Mathesar doesn’t cache any database state, it always reflects the live structure of the database. If you run migrations through SQLAlchemy or Django, Mathesar will just show the database as it is before and after the migration, no extra steps needed.
You can also modify the data model directly in Mathesar, but if you’re using an ORM-managed database, you’ll need to update the ORM layer yourself to reflect any schema changes. If your ORM expects strict control over the schema, it’s a good idea to configure our permissions to prevent users from making data model changes in Mathesar's UI. Otherwise, it should coexist just fine.
Yep, Mathesar is GPLv3, not AGPL, so there’s no issue running it alongside proprietary services.
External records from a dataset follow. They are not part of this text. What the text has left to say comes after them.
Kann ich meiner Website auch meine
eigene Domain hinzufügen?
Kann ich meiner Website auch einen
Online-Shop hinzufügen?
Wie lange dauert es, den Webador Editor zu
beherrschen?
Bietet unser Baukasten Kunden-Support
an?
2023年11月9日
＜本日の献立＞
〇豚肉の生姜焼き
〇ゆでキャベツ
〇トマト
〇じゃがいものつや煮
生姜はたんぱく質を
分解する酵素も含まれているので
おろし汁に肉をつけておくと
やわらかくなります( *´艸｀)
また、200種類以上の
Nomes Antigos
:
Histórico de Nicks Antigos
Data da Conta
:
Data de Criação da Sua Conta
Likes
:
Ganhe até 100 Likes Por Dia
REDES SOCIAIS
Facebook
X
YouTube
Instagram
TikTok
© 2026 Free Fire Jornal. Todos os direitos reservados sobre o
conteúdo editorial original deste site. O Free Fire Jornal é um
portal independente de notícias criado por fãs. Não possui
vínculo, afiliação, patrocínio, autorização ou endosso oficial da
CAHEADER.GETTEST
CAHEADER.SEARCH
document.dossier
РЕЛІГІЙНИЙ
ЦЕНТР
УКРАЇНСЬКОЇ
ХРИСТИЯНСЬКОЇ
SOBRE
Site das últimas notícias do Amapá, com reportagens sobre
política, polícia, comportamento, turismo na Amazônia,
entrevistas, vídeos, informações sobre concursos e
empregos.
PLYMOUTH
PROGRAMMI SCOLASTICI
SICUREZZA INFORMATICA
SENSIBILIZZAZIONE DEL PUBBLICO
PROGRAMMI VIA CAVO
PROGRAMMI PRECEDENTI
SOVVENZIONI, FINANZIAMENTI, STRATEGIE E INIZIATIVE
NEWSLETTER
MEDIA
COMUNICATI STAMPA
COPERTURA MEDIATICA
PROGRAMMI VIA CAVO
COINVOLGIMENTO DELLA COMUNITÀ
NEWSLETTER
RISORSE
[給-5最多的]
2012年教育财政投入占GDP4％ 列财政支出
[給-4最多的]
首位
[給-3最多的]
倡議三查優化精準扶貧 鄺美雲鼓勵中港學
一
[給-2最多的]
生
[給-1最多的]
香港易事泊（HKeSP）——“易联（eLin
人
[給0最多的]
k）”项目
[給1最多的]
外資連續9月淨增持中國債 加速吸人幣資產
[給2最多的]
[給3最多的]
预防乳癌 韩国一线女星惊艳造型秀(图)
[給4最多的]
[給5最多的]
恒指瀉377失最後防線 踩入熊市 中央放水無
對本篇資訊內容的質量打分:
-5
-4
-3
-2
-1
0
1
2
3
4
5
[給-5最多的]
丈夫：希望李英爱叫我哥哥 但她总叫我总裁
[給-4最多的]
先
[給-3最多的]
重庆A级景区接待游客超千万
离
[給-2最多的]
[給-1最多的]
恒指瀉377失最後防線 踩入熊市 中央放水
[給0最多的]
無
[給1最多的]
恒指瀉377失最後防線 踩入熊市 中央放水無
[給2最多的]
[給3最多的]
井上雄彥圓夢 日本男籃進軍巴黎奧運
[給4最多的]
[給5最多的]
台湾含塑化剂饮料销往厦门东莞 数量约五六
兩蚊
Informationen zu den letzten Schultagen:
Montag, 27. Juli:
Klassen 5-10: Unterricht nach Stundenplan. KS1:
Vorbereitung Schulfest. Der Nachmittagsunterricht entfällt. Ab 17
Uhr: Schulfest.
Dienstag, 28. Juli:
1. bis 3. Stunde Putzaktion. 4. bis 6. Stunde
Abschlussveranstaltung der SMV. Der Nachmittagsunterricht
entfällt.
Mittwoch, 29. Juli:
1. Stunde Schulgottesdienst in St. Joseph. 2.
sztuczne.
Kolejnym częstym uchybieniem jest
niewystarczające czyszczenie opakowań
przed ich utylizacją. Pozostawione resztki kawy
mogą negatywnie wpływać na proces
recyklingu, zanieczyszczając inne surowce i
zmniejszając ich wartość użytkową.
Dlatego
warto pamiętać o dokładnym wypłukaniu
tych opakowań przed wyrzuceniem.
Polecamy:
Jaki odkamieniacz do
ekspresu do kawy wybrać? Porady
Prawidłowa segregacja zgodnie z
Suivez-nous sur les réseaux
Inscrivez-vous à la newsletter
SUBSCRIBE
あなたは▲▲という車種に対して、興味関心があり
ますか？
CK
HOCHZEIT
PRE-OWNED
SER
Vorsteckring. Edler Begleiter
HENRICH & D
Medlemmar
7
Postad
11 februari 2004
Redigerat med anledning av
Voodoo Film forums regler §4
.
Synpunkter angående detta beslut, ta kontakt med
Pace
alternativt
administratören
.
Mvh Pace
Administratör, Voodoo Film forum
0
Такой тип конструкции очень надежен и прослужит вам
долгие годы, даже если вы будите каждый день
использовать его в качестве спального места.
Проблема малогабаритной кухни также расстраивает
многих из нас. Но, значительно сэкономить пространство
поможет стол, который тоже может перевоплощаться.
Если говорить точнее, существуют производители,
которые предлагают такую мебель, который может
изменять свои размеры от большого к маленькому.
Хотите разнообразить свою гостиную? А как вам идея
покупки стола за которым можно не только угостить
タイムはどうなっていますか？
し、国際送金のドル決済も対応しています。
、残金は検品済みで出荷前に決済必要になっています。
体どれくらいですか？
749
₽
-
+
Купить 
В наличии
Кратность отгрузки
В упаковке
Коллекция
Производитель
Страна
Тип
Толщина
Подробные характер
Companies can absolutely use Mathesar as a standalone service in their stack without open-sourcing their other components. Another example of this is WordPress, which is also GPL, and has a thriving hosting ecosystem.
GPLv3 only applies if you modify and distribute Mathesar itself, it doesn’t extend to services that simply interact with it. If a company makes changes to Mathesar and distributes that modified version, then those modifications would need to be open-sourced under GPLv3. But using Mathesar as a microservice in an enterprise stack? No problem.
We’d love to see companies upstream fixes and improvements, of course!
Does AGPL have trouble running alongside proprietary services? I always thought AGPL means that if you host the software, you have to make any changes you did available to the users. So if you host it without changes, there is no problem?
Yep, AGPL can run alongside proprietary services without issues, and if you host it without modifications, you don’t have to share anything. But if you modify it and make it available over a network, you have to provide the source to users.
Mathesar, however, is GPL, so you only need to share modifications if you actually distribute the software itself.
When I was at a big tech, the interpretation by their lawyers was that by running AGPL, we will have to open source everything in the network to users. The problem is in the definition of "Modification" - Per [AGPL](https://www.gnu.org/licenses/agpl-3.0.en.html#:~:text=To%20%...):
> "The "Corresponding Source" for a work in object code form means all the source code needed to generate, install, and (for an executable work) run the object code and to modify the work, including scripts to control those activities."
This can be interpreted as even modifying any configuration to allow the software to run on your own infrastructure. Obviously this is a very aggressive interpretation but the lawyers didn't want us to test this phrase in court so all AGPL software had a blanket ban.
Thanks! We do not have a SQL editor in the UI yet, but it's one of the things we're actively considering working on soon, it's mentioned in the "What's next?" section of our beta release announcement: https://mathesar.org/blog/2025/01/29/release-0-2-0
I'm not sure if this would fit your use case, but you can also use a separate SQL editor alongside Mathesar, we always reflect the latest state of your DB.